What changed from the monolith:
- Functions now take TStudent parameters instead of array indices
- No global state — each function operates on the student record it receives
- The duplicate CalcAvg2 was eliminated (it was identical to CalcAverage except for rounding)
- LetterGrade was extracted from the reporting code where it was inline
Step 4: Extract Storage, Reports, and UI
With the domain model clean, we extract the other units following the same pattern. Each unit depends only on what it needs:
GradeStorage — Takes a TStudentArray and a filename, saves/loads. No formatting, no UI.
GradeReports — Takes a TStudentArray, produces formatted text output. No storage, no UI interaction.
GradeUI — Handles the menu loop, user input, and coordinates calls to the other units.
The main program becomes minimal:
program GradeTracker;
{$mode objfpc}{$H+}
uses
SysUtils, GradeModels, GradeStorage, GradeReports, GradeUI;
var
Students: TStudentArray;
DataFile: string;
begin
DataFile := 'grades.dat';
Students := LoadStudents(DataFile);
RunMainMenu(Students, DataFile);
end.
Step 5: Verify Correctness
The refactored program must produce exactly the same output as the original for any given input. Verification steps:
- Compile all units. Any missing dependencies or type mismatches will appear as compile errors.
- Run with test data. Enter the same students and grades in both versions, compare output character by character.
- Test edge cases. Empty student list, maximum grades, duplicate IDs.

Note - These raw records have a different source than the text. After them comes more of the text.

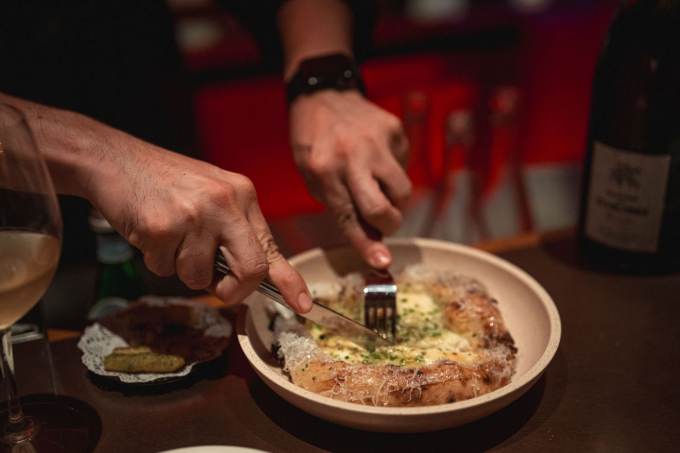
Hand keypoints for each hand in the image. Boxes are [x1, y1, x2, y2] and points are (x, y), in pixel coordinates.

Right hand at [89, 142, 311, 312]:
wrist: (114, 159)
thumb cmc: (165, 182)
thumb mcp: (212, 194)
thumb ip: (234, 230)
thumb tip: (251, 273)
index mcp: (242, 196)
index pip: (272, 246)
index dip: (290, 281)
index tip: (303, 305)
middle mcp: (225, 203)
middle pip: (250, 270)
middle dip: (233, 289)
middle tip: (218, 287)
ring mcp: (195, 215)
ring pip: (199, 277)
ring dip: (181, 268)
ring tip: (169, 236)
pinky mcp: (163, 227)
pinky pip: (165, 269)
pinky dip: (155, 259)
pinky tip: (150, 231)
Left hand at [289, 90, 410, 267]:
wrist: (324, 93)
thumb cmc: (313, 142)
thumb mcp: (311, 175)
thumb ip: (338, 205)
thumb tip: (372, 240)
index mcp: (324, 169)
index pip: (349, 216)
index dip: (367, 245)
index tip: (383, 264)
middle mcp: (353, 155)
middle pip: (383, 207)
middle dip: (388, 224)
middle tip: (383, 221)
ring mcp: (377, 140)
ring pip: (403, 190)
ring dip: (395, 200)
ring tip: (378, 187)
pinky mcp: (395, 130)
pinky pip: (403, 165)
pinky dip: (392, 172)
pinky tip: (376, 159)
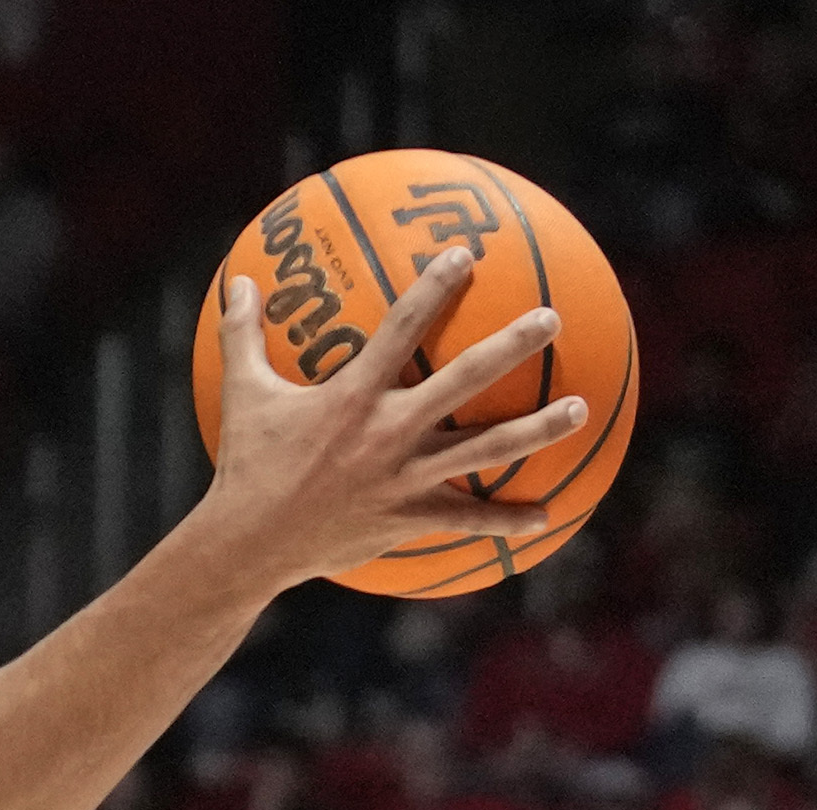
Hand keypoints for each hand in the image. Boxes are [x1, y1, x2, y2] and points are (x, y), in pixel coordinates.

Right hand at [197, 256, 590, 593]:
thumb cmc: (245, 466)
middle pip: (464, 381)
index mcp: (353, 396)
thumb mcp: (241, 394)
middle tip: (551, 318)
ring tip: (579, 408)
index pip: (401, 328)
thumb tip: (237, 282)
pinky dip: (506, 521)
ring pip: (484, 450)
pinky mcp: (408, 520)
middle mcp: (388, 432)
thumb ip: (242, 335)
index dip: (434, 288)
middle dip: (511, 347)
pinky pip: (467, 521)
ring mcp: (404, 479)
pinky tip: (546, 516)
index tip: (465, 255)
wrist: (249, 547)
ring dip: (537, 429)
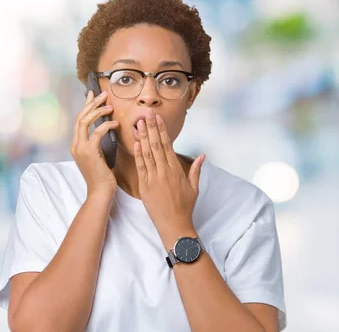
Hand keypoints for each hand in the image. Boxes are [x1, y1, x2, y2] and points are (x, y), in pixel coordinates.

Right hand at [70, 90, 119, 197]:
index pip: (79, 120)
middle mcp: (75, 144)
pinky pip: (96, 133)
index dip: (86, 105)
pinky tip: (116, 123)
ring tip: (110, 106)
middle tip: (104, 95)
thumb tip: (106, 128)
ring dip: (98, 111)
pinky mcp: (89, 152)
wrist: (100, 192)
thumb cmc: (103, 176)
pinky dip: (106, 125)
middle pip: (80, 116)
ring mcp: (80, 148)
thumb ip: (98, 143)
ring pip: (85, 121)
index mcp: (77, 145)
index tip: (93, 94)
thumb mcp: (100, 156)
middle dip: (92, 103)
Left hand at [133, 111, 205, 241]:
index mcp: (176, 170)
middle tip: (146, 114)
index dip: (162, 131)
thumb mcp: (194, 188)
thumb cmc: (185, 207)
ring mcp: (153, 179)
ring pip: (147, 154)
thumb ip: (196, 170)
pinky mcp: (144, 186)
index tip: (158, 119)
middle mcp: (164, 172)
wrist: (174, 224)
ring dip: (142, 137)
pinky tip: (135, 144)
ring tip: (138, 124)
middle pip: (156, 145)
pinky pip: (141, 168)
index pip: (167, 145)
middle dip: (151, 129)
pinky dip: (138, 155)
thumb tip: (202, 156)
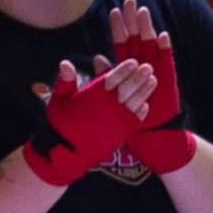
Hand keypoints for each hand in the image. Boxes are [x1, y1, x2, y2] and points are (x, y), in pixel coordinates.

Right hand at [23, 57, 154, 185]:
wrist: (65, 151)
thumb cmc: (61, 122)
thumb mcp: (59, 99)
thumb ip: (66, 81)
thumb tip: (65, 63)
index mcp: (92, 96)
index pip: (111, 79)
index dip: (123, 70)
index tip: (133, 62)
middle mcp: (107, 107)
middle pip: (126, 89)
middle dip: (138, 77)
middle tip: (148, 67)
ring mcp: (116, 121)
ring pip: (134, 102)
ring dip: (144, 91)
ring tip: (153, 80)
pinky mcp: (121, 134)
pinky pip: (135, 121)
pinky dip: (141, 112)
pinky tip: (147, 104)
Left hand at [109, 0, 194, 174]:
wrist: (147, 135)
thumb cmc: (126, 117)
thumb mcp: (108, 96)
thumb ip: (104, 77)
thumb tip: (97, 58)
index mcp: (128, 68)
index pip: (123, 43)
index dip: (119, 27)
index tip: (114, 10)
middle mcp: (142, 66)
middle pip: (138, 38)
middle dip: (134, 20)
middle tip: (130, 1)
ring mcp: (156, 71)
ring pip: (151, 45)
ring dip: (147, 28)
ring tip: (143, 12)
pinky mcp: (167, 79)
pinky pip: (166, 61)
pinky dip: (165, 48)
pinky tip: (162, 35)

- Test file compatibility. Load a data file created by the old version in the new version (and vice versa, if the format has not changed).
Results
| Metric | Before (Monolith) | After (Modular) |
|---|---|---|
| Files | 1 | 6 (5 units + main) |
| Global variables | 12 | 2 (in main program only) |
| Duplicate functions | 2 | 0 |
| Lines per file (average) | 800 | 120 |
| Compilation time (full rebuild) | 1.2s | 1.3s |
| Compilation time (change one report) | 1.2s | 0.3s |
The full rebuild is slightly slower (the compiler opens more files), but incremental builds are much faster. More importantly, changing a report function now requires reading only 120 lines of context instead of 800.
Lessons Learned
- Start with the domain model. Extract the types and core operations first — everything else depends on them.
- Eliminate duplication during the refactoring. This is the perfect time to consolidate duplicate functions.
- Remove global state aggressively. Every global variable you eliminate is a coupling you break. Pass data through parameters instead.
- Test at each step. Extract one unit, compile, test. Extract the next, compile, test. Do not try to do it all at once.
- The main program should be thin. It coordinates the units but contains almost no logic of its own.
The total effort for this refactoring was approximately four hours — a one-time investment that will save far more time in every future maintenance session.